Have you answered the questions in bold above before reading on?

  • Next, on your terminal, execute stty -icanon, which turns off the "icanon" setting. (The convention for stty is that an option name in an argument turns it on, except if prefixed with a minus which turns it off.)
  • Rerun the program (./input1 /dev/stdin) and see what happens now.
  • Turn "icanon" back on with stty icanon.
  • Research what icanon does, for example in man stty on a lab machine or online.
  • Why does BACKSPACE and ^U work in your bash shell, even with icanon turned off?

Next, we are going to experiment with the terminal in fully raw mode:

  • stty -g prints the current terminal setting in a format that you can save and load again. Take a look, then store them with the shell command state=$(stty -g).
  • Execute stty raw, then run your program again. The terminal looks a bit "messed up" - can you tell what is happening? Try another command like ls in raw mode too if that helps.
  • Restore your terminal settings with stty $state, reading them back from the variable where you stored them. You can then reset the window with ^L.

There is an important warning here if you are ever benchmarking a program that produces (standard) output - the total running time will be the sum of the program's running time and the connected terminal's running time to process the output.
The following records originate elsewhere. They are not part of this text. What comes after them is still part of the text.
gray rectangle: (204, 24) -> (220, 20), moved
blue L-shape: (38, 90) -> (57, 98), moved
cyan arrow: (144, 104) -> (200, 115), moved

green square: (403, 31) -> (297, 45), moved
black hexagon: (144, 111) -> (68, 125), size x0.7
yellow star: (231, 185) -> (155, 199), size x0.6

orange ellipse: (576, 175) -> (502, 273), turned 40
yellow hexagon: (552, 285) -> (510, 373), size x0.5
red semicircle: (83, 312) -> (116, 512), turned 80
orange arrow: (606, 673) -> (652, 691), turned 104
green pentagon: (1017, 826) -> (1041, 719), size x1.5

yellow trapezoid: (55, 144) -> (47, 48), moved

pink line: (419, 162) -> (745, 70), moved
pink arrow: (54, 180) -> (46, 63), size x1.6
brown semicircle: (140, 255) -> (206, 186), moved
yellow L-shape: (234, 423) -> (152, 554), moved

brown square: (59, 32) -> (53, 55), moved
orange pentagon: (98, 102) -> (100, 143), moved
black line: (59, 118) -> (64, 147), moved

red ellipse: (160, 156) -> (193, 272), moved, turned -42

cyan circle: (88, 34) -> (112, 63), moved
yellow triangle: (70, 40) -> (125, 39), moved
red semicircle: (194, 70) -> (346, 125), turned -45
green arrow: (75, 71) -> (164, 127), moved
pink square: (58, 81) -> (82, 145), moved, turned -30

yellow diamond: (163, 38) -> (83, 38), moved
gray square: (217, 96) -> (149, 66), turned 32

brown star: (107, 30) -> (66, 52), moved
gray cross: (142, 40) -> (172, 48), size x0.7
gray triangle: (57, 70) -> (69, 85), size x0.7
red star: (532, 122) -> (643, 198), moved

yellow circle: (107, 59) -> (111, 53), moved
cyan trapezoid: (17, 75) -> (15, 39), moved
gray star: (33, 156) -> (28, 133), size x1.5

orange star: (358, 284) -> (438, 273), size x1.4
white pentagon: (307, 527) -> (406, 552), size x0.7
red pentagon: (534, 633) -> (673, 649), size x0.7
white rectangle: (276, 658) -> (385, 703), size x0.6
For example, printing a sequence of newline characters is typically slower than printing a sequence of 'a's, even if both programs are doing putc in a loop, because the terminal has extra work to do on each newline.

Here is another C program to experiment with:

// input2.c //
// Reads characters in a loop and prints their hex codes. 
// Quit with 'Q'.

#include <stdio.h>

int main() {
  unsigned char c;
  int r;
  setbuf(stdout, NULL);
  while(1) {
    r = fread(&c, 1, 1, stdin);
    if (r < 1) break; // bail out on error or eof
    if (c == 'Q') break;
    printf("(%02X) ", c);
  }
  return 0;
}
  • What do you expect to happen if you run this in a "normal" terminal and type a few characters?
  • Run it in a terminal with icanon turned off and type a few characters. Notice that you can still cancel it with ^C.
  • Run it in a terminal in raw mode and type a few characters. What happens now when you press ^C?

Luckily, we built in another way to quit the program with Q!

  • In raw mode, try a few "special" keys such as ENTER, ESC, the arrow keys, function keys (F1, F2) etc.
  • We turned off buffering for standard output. Why is this important - what happens otherwise and who is doing the buffering?

What actually happens when you press Control-C in a terminal in "cooked" mode is it sends the signal SIGINT (interrupt) to the connected program - the default behaviour for this signal is to terminate the program. Putting the terminal in raw mode just passes the control code for Control-C on to the program, though it would still quit if you sent it a SIGINT another way (e.g. with the kill command from another terminal). However, you could also write a signal handler in your own program that reacts to SIGINT and does something else, for example just ignores the signal.

When you type say an a, even in raw mode, the character appears on your screen even though there's no print command for it. This is the terminal echo; you can turn even this off with stty -echo but you are now typing blind! You can still start your program with ./input2 followed by ENTER, and it will still print the hex codes of everything you type from then on until you press Q but it will no longer show you the characters themselves. If you saved the terminal state before, then typing stty $state and ENTER will get you your echo back.